Huh? What about the refutations by AIDS “denialists” cited above from pp. 8, 12, 21, 22, 38, 50, 100, 128, 140?
P. 85 — “The results flat out refuted Gisselquist”;
and also pp. 136 (“a brief statement designed to refute the claims of Duesberg and the other denialists”), 146, 150.

The Oxford English Dictionary [2nd ed., 1989-97] offers a possible resolution of this conundrum of very different meanings of “refute”:
“    5. trans. Sometimes used erroneously to mean ‘deny, repudiate’.” [Note erroneously]
Something like that erroneous usage was apparently not uncommon 500 years ago:
“    †1. trans. To refuse, reject (a thing or person). Obs[olete]. rare
1513 BRADSHAW St. Werburge I. 1535 Her royall dyademe and shynynge coronall Was fyrst refuted for loue of our sauyoure.”

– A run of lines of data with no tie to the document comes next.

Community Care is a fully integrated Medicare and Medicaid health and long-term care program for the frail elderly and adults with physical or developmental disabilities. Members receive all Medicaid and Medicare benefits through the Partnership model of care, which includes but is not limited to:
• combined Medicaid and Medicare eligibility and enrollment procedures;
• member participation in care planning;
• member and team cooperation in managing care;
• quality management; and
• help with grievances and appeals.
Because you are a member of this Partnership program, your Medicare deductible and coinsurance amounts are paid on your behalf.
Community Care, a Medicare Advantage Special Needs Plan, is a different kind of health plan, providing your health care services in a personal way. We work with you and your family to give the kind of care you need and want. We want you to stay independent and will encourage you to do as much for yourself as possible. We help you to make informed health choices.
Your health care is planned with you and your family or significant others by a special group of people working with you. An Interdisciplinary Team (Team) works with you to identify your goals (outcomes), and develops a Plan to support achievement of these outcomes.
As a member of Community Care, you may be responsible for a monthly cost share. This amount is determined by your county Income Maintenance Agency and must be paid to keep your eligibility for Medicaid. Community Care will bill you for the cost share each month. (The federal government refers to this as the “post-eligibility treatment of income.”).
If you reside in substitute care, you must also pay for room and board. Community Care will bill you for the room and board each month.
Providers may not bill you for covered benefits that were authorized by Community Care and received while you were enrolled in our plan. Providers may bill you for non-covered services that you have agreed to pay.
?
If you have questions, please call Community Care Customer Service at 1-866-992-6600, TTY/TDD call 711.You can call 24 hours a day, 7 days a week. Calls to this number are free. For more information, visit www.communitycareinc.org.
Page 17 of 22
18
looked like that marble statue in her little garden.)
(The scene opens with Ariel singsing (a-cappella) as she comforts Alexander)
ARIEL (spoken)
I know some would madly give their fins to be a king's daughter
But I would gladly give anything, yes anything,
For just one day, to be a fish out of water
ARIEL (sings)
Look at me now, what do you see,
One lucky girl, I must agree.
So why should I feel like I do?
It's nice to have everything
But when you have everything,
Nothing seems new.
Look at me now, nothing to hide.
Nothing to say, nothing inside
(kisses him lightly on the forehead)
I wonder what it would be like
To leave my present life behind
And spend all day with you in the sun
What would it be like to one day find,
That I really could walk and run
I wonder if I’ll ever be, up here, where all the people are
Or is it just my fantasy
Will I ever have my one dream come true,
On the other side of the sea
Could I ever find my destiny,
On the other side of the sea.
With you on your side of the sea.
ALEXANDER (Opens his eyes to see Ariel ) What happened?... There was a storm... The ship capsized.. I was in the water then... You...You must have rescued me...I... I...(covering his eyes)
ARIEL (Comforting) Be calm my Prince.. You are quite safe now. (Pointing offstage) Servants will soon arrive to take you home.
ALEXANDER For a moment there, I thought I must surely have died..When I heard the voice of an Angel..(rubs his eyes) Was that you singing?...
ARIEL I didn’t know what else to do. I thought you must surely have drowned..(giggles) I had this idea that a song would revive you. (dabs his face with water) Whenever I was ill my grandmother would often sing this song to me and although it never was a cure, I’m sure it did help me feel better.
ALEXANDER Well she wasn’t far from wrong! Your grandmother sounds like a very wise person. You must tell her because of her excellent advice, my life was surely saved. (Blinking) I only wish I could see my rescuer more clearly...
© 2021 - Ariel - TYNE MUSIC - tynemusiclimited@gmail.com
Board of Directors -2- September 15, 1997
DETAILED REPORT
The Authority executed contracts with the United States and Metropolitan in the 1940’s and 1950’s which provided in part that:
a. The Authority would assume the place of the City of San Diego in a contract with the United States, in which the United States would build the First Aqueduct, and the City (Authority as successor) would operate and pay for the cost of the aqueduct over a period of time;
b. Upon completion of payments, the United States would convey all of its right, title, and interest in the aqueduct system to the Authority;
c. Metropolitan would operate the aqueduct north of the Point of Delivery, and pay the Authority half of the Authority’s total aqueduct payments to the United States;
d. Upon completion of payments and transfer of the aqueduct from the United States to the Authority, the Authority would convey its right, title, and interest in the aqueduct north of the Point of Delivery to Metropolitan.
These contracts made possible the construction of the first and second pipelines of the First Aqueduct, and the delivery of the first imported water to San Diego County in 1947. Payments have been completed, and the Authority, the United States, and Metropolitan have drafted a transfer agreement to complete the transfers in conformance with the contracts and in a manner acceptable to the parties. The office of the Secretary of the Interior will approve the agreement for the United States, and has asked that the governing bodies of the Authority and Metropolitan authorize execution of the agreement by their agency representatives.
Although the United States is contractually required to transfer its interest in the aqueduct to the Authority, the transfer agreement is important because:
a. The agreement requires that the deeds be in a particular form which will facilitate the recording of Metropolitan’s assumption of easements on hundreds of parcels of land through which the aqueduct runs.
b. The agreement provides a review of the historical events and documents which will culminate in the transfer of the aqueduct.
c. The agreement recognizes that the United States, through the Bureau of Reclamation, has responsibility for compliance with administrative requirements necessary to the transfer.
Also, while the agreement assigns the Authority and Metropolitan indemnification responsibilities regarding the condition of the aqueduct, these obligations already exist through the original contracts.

But it’s really confusing to see the same word used correctly and incorrectly, in about equal proportions, throughout this book.

I suppose Kalichman, and his editors at Copernicus/Springer, might seek support once more from that Urban Dictionary:
“    refute
To disagree, or assert the opposite.
(The original meaning was to DISPROVE something: ‘He refuted their claims by referring to widely accepted experimental results’. But these days journalists who are unwilling or unable to assess the strength of an argument, or to check facts, just write ‘refute’.)
‘The Prime Minister refuted the suggestion that he was a fool, by saying that he wasn’t.’”

Aha! The Urban “Dictionary” collects and seeks to enshrine usages that stem from lazy journalists. Just as reliable and trustworthy as Wikipedia, as I’ve said before.